The same Bubonic Plague emerged again in the southwestern Chinese province of Yunnan in 1894, which spread to Canton and Hong Kong, and in just two years, the pandemic reached Bombay. And in a couple of years, it had reached ports on every continent. Over a period of 30-years, the outbreak killed 12 million people in India alone.

The coronavirus pandemic owes one of its most important features to the Black Death outbreak, and that is quarantine; is this only thing we have learned from the world’s deadliest pandemic?


Interestingly, the so-called Black Death also began in China (other studies suggest Central Asia—possibly Kazakhstan is its origin from where the virus spread to China and Europe) and made its way to Europe, exactly like COVID-19, the pandemic was caused by a bacterium, Yersinia Pestis. As per the plague theory, fleas carry the plague-causing bacteria from rodents to humans.

Just like Coronavirus, the plague spread widely and killed young, healthy people in less than a week, but this time, older people are at higher risk, especially those with heart disease, lung disease, or diabetes.

Unlike bubonic plague, which is now controlled with antibiotic medicine, unfortunately, COVID-19 is uncontrollable as there is no cure or vaccine has been developed so far.

Even the first theories of disease contagion also conceptualized at the time of bubonic plague outbreaks, which then led to some public health measures like limits on overland movements and compulsory burial. 
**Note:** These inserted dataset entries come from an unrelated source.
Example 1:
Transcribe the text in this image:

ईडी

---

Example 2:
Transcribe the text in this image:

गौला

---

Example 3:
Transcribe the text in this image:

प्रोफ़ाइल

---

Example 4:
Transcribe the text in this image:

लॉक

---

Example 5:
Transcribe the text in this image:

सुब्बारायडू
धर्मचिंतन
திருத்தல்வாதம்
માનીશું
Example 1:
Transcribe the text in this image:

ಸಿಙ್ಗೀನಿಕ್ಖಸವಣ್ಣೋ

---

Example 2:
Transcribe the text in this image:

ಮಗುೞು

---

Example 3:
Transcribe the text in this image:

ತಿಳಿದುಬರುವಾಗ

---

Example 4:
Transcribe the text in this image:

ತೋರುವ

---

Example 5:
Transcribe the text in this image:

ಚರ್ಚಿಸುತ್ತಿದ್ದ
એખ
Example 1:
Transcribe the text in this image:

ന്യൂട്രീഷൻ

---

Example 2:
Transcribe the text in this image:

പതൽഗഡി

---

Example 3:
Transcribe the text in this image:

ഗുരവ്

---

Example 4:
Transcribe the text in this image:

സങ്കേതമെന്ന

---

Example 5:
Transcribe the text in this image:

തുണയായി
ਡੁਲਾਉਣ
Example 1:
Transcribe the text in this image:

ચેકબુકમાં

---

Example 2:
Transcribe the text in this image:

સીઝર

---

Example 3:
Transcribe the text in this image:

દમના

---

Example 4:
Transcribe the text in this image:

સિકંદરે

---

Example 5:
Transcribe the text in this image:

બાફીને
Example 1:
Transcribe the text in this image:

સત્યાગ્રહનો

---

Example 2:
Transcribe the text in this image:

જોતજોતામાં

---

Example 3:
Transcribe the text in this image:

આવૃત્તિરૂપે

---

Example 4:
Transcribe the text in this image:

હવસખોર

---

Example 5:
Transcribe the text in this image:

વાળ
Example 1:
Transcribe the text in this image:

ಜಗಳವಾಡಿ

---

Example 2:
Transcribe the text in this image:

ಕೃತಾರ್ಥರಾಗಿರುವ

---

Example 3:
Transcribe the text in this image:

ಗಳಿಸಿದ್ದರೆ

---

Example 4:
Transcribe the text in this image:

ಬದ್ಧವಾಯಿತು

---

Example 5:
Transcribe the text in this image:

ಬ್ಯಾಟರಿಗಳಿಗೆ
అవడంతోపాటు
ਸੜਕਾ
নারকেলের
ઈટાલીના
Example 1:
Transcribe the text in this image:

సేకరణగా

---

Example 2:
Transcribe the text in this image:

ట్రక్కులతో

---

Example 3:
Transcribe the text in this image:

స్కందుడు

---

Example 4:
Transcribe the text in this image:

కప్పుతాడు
Another relatable factor is the origin of both viruses- they both are associated with animals, both jumped from animals to humans; the Black Death is often associated with rats and fleas, while the COVID-19 is associated with pangolins.  

Just like the way ports turned away ships from plague-ridden places for 40 days, the same happened in 2020. Three cruise ships from coronavirus-stricken areas have been refused in places like Thailand, Japan, and the Philippines out of concerns that crew and/or passengers might spread the infection.
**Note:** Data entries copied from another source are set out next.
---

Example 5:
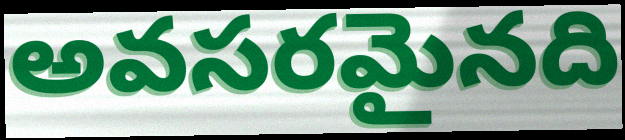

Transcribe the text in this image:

అవసరమైనది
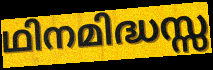
ഥിനമിദ്ധസ്സ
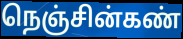
நெஞ்சின்கண்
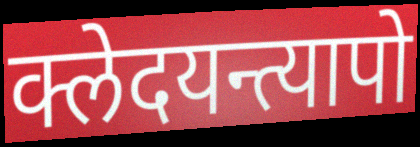
क्लेदयन्त्यापो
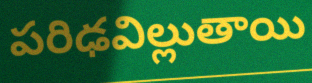
పరిఢవిల్లుతాయి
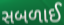
સબળાઈ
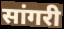
सांगरी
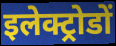
इलेक्ट्रोडों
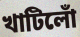
খাটিলোঁ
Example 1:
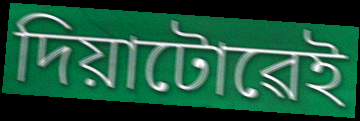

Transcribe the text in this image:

দিয়াটোৱেই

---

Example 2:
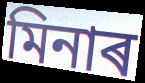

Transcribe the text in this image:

মিনাৰ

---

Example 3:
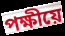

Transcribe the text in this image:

পক্ষীয়ে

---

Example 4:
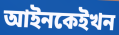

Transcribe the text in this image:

আইনকেইখন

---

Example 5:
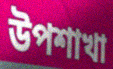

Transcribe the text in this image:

উপশাখা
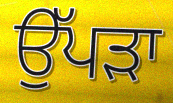
ਉੱਪੜਾ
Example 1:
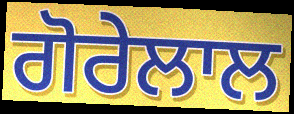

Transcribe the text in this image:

ਗੋਰੇਲਾਲ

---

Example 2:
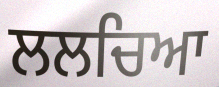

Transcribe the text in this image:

ਲਲਚਿਆ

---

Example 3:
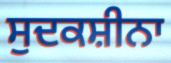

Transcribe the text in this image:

ਸੁਦਕਸ਼ੀਨਾ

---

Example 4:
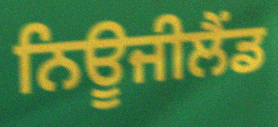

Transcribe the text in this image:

ਨਿਊਜੀਲੈਂਡ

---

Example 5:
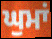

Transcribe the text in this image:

ਘੁਮਾਂ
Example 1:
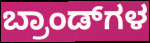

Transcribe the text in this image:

ಬ್ರಾಂಡ್‌ಗಳ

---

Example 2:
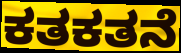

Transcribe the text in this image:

ಕತಕತನೆ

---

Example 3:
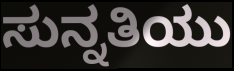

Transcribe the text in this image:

ಸುನ್ನತಿಯು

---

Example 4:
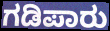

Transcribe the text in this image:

ಗಡಿಪಾರು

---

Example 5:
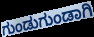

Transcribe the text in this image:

ಗುಂಡುಗುಂಡಾಗಿ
Spanish Flu vs COVID-19 – Italy ONLY

Unfortunately, Italy was one of the most severely affected European countries by the Spanish flu; according to the new estimate, around 466,000 died due to the flu, among which 70,000 were military personnel. Worldwide, the outbreak killed more than 30 million people – some estimates the figure at 100 million, overshadowed by World War 1. 

The terrible influenza pandemic of 1918 and the coronavirus outbreak share one feature, it is that the people are terribly afraid. In December 1918, 1,000 public-health officials gathered to discuss the disease which then killed an estimated 400,000 people in just three months. Just like COVID-19, people at that time did not know the actual cause of the epidemic, had no treatments, and people had little idea how to control the spread. Face masks offered but no guarantee of protection (that remains true of face masks today).

Be it Black Death, Spanish Flu, or COVID-19; the question is WHY Italy? 

Though it’s a different world now from the one that saw the Black Death and Spanish flu, things are at a different scale now, more research and more efficient approaches have been evolved to deal with diseases, but the question is – Why ONLY this European country faced the most consequences? 

Anyway, thankfully, to deal with COVID-19, we can do better, we have preventive measures too – hand-washing, social distancing, covering mouths when coughing, and staying home – to reduce the chances of spreading the infection—and most importantly, the fear that is increasing its damage.